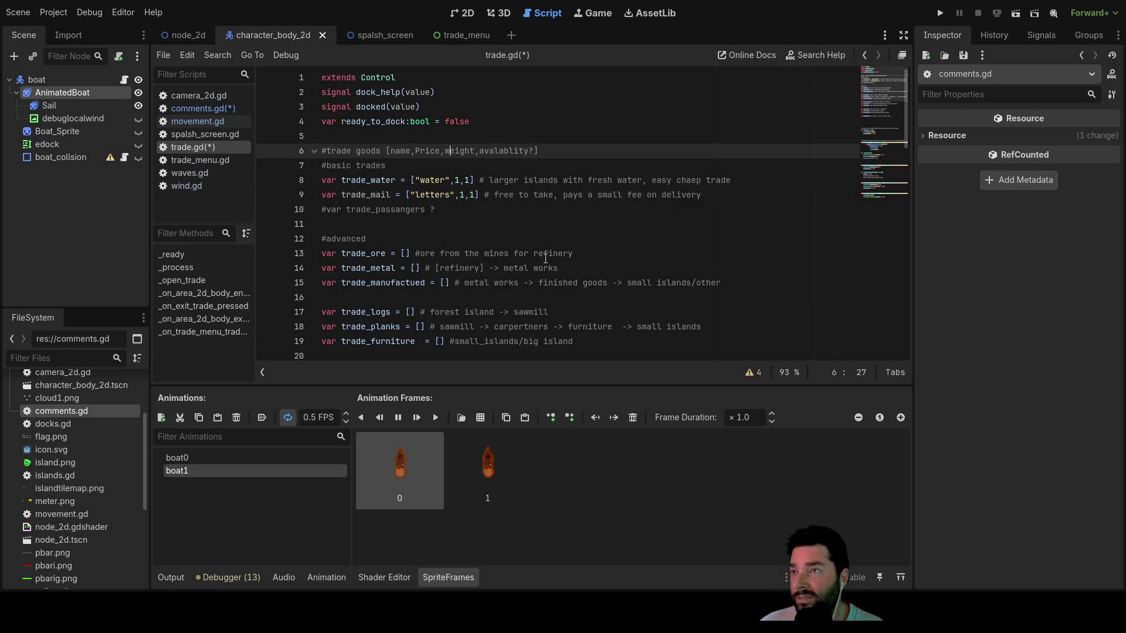
key(Right)
key(Right)
key(Right)
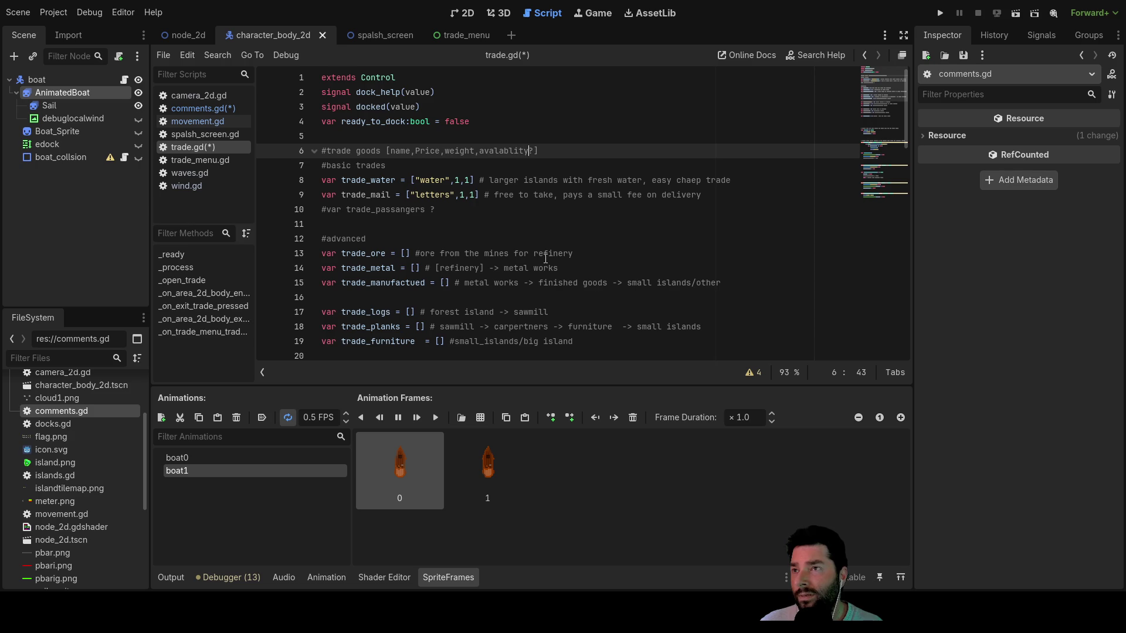
key(ctrl+Left)
key(ctrl+Left)
key(ctrl+Left)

+ + + + +

Problem requirements
With the pictures excluded, restate the material exactly as it stands.

Expected answer
key(Right)
key(Right)
key(Right)
key(ctrl+Left)
key(ctrl+Left)
key(ctrl+Left)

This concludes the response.